• **Exercise objective**
Using the listing below, print exactly everything from the line with "X1102Y1552D01*" down to the line with "X2202Y1823D01*", both included, and nothing more.

• **Records shown**

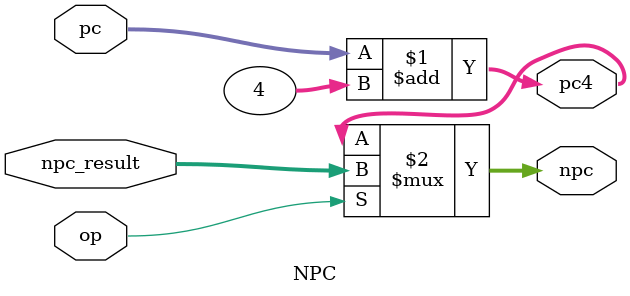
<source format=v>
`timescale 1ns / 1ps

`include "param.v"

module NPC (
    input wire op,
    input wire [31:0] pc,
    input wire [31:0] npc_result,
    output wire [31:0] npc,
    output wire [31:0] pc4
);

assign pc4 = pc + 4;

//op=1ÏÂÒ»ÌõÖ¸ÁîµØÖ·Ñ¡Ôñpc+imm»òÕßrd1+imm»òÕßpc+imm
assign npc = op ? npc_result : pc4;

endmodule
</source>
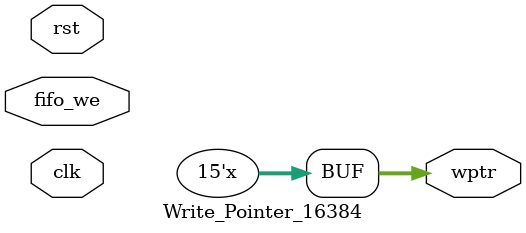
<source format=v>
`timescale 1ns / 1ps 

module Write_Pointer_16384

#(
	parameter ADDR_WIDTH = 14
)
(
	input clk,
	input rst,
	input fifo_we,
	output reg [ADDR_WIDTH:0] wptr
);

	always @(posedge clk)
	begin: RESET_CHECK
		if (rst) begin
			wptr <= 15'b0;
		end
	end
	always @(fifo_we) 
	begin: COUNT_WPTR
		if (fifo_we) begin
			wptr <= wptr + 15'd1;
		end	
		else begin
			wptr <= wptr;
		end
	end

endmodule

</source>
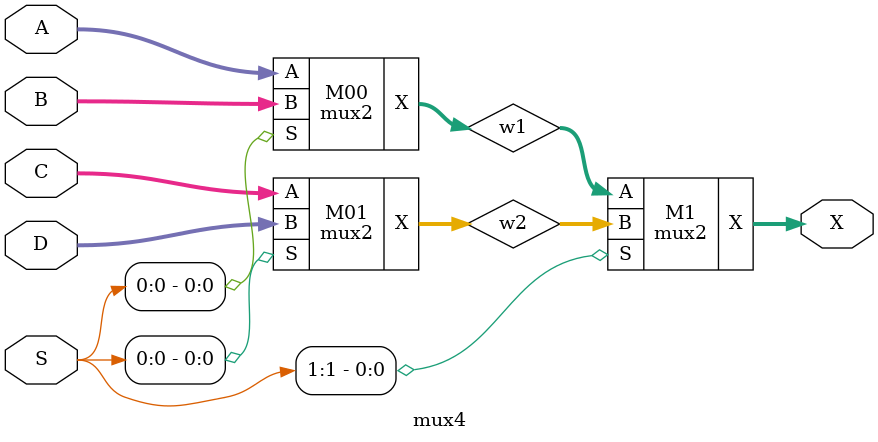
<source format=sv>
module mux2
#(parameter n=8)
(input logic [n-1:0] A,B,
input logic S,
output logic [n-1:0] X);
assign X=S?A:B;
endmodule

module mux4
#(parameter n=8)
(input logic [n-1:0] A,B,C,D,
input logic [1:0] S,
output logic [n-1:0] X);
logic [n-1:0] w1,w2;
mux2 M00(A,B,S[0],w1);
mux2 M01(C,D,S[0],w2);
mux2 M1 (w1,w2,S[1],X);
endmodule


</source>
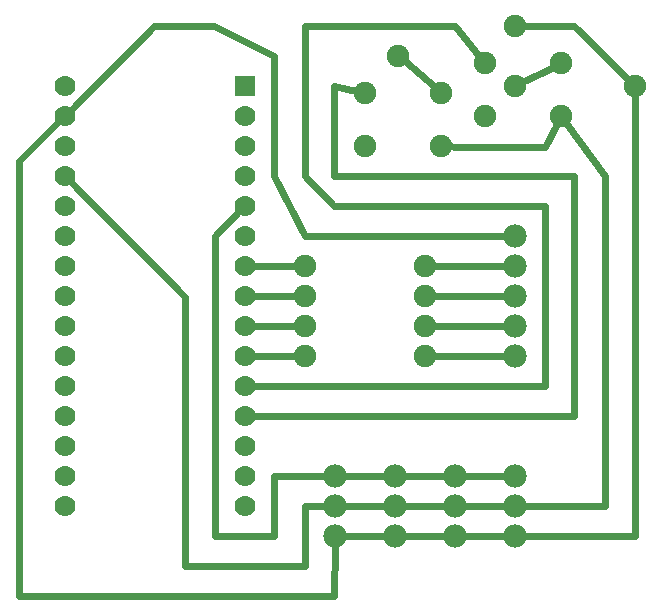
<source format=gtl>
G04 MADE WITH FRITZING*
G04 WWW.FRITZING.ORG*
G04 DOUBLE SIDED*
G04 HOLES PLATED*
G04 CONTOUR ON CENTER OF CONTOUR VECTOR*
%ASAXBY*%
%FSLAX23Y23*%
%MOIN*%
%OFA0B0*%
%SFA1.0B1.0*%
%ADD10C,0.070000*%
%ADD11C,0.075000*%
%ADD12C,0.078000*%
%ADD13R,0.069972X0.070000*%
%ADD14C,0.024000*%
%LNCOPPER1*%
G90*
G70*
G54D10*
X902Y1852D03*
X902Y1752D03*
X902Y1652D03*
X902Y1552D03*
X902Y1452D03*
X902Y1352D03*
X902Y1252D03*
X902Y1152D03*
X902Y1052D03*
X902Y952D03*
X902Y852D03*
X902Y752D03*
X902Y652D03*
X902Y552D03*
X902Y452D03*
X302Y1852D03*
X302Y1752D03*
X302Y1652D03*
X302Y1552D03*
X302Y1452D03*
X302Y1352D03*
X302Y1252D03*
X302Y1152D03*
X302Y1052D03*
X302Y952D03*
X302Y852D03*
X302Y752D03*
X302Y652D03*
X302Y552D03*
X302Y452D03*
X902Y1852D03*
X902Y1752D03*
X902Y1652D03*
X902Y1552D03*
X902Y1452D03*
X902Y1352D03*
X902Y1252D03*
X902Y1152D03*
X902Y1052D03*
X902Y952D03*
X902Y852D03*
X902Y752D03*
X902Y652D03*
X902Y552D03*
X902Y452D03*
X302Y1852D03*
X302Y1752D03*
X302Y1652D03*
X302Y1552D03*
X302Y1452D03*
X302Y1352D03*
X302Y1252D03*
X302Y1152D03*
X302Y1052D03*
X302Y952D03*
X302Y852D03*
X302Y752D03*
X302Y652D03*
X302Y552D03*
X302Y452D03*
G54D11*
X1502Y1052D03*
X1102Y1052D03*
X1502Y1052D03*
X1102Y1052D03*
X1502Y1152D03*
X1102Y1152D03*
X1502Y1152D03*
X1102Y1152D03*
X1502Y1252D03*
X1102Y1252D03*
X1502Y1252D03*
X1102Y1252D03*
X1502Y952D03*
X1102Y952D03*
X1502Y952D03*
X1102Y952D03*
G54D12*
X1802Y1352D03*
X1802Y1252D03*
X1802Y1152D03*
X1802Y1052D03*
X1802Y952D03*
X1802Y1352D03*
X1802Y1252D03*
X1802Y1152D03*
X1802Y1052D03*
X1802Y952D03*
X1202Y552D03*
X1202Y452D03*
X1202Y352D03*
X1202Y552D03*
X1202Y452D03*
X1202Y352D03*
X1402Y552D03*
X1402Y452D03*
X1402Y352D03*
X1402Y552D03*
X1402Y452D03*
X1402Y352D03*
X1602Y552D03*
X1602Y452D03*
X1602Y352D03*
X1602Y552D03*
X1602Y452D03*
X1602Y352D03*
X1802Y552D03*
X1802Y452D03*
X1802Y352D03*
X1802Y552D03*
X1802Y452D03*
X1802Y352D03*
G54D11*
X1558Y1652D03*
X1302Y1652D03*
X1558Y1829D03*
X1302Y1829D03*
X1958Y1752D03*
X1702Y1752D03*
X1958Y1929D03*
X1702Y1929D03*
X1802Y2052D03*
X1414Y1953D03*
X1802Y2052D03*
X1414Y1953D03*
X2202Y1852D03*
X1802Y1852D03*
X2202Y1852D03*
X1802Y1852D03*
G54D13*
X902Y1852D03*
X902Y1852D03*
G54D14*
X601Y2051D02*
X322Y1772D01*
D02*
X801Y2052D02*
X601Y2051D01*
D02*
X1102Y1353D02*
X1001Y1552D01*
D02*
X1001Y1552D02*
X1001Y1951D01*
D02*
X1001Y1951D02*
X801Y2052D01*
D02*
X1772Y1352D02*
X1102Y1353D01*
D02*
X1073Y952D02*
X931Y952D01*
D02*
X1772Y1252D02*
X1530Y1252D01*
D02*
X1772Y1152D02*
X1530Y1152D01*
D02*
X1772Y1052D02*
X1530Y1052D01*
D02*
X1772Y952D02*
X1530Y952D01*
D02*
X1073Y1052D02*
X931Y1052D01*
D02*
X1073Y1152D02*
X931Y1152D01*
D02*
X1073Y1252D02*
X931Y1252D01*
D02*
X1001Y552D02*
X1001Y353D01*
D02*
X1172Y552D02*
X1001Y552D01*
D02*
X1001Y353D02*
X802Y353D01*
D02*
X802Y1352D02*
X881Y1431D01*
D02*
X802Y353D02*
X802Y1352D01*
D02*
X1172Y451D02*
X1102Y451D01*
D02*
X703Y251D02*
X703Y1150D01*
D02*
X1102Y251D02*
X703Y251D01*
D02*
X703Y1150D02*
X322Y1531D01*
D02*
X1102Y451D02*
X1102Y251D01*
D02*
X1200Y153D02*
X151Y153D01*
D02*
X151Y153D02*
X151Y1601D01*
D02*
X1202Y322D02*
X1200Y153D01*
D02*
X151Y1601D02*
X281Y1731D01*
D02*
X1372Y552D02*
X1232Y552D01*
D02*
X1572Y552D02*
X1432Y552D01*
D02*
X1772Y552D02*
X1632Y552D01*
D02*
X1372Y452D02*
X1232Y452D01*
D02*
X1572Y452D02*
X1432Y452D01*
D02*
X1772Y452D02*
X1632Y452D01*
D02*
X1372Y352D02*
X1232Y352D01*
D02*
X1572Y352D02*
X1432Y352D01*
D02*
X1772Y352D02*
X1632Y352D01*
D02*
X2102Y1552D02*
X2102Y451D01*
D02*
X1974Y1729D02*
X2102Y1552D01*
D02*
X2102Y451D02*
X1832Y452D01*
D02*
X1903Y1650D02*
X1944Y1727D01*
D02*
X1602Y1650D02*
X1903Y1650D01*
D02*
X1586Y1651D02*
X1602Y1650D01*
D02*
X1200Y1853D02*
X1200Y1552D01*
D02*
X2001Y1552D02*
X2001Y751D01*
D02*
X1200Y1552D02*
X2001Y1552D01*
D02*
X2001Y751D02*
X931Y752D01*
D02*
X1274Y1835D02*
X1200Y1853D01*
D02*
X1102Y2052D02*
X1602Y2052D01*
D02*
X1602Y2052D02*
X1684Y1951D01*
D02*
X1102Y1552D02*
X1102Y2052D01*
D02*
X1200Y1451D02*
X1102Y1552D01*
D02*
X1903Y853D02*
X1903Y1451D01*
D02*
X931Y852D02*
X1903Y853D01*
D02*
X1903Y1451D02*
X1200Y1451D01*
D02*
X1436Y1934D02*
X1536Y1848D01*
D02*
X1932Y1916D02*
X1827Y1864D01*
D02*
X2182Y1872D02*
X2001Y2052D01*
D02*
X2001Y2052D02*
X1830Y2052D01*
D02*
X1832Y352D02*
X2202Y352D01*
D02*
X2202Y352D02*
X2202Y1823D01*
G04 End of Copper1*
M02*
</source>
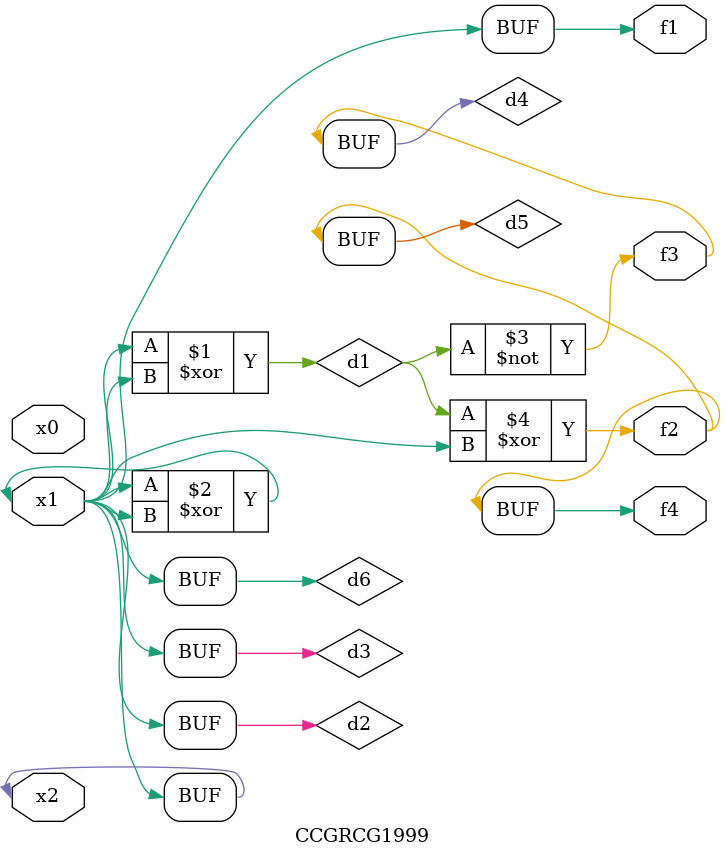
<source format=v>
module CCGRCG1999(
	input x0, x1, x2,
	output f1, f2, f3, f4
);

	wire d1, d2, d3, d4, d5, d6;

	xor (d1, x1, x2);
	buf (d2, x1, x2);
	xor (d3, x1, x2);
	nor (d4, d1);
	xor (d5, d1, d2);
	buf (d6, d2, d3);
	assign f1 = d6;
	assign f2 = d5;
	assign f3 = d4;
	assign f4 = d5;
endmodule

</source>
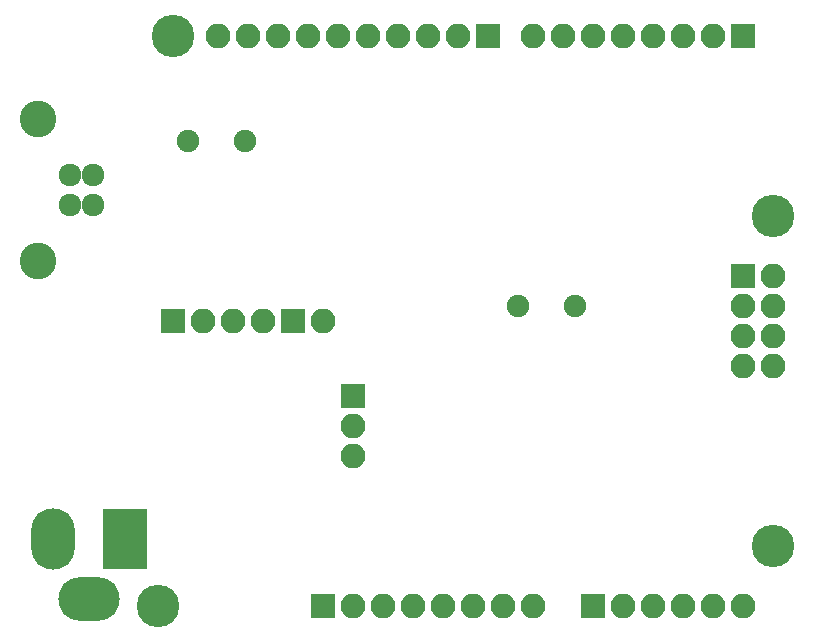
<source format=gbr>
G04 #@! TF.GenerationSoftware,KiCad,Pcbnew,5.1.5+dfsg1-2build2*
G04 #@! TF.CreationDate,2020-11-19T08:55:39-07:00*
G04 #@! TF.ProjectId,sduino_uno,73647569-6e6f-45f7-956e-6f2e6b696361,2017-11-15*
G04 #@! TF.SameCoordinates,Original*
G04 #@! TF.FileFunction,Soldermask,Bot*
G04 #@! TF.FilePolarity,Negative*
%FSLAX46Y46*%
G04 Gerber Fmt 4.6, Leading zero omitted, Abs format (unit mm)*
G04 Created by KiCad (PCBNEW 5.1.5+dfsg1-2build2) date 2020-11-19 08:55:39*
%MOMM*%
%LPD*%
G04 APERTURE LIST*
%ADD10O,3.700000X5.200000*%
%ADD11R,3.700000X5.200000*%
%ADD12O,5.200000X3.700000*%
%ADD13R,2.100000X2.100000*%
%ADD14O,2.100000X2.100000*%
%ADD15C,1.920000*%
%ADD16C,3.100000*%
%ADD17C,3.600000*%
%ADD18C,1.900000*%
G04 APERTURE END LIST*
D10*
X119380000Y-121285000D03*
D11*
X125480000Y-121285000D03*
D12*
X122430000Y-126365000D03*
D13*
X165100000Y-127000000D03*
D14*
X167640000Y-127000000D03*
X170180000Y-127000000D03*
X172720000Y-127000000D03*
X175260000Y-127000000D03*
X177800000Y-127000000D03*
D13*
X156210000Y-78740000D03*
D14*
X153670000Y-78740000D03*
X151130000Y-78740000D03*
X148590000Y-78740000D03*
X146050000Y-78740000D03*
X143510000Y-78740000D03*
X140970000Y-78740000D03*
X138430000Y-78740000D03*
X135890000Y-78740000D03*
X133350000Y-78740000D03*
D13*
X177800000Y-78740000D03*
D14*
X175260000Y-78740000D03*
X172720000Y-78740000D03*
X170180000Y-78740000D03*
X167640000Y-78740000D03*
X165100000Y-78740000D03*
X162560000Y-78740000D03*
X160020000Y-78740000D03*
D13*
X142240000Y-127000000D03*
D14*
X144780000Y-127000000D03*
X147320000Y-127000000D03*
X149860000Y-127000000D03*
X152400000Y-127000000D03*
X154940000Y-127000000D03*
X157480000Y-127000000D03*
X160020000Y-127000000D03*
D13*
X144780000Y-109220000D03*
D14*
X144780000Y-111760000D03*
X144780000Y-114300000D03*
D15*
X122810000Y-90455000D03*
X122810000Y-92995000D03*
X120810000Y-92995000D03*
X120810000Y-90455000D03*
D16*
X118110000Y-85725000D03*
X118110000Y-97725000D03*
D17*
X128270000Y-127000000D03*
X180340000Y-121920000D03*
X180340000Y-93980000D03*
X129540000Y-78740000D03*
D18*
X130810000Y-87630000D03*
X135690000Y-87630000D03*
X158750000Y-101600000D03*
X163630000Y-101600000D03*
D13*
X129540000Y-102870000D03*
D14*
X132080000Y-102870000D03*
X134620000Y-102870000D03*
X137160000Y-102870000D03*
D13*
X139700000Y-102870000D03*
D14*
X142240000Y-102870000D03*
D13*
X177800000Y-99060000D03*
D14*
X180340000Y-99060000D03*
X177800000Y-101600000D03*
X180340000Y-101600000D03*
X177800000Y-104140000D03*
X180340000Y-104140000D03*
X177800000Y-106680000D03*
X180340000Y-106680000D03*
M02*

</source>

• **Exercise response**
X1102Y1552D01*
D02*
X1903Y853D02*
X1903Y1451D01*
D02*
X931Y852D02*
X1903Y853D01*
D02*
X1903Y1451D02*
X1200Y1451D01*
D02*
X1436Y1934D02*
X1536Y1848D01*
D02*
X1932Y1916D02*
X1827Y1864D01*
D02*
X2182Y1872D02*
X2001Y2052D01*
D02*
X2001Y2052D02*
X1830Y2052D01*
D02*
X1832Y352D02*
X2202Y352D01*
D02*
X2202Y352D02*
X2202Y1823D01*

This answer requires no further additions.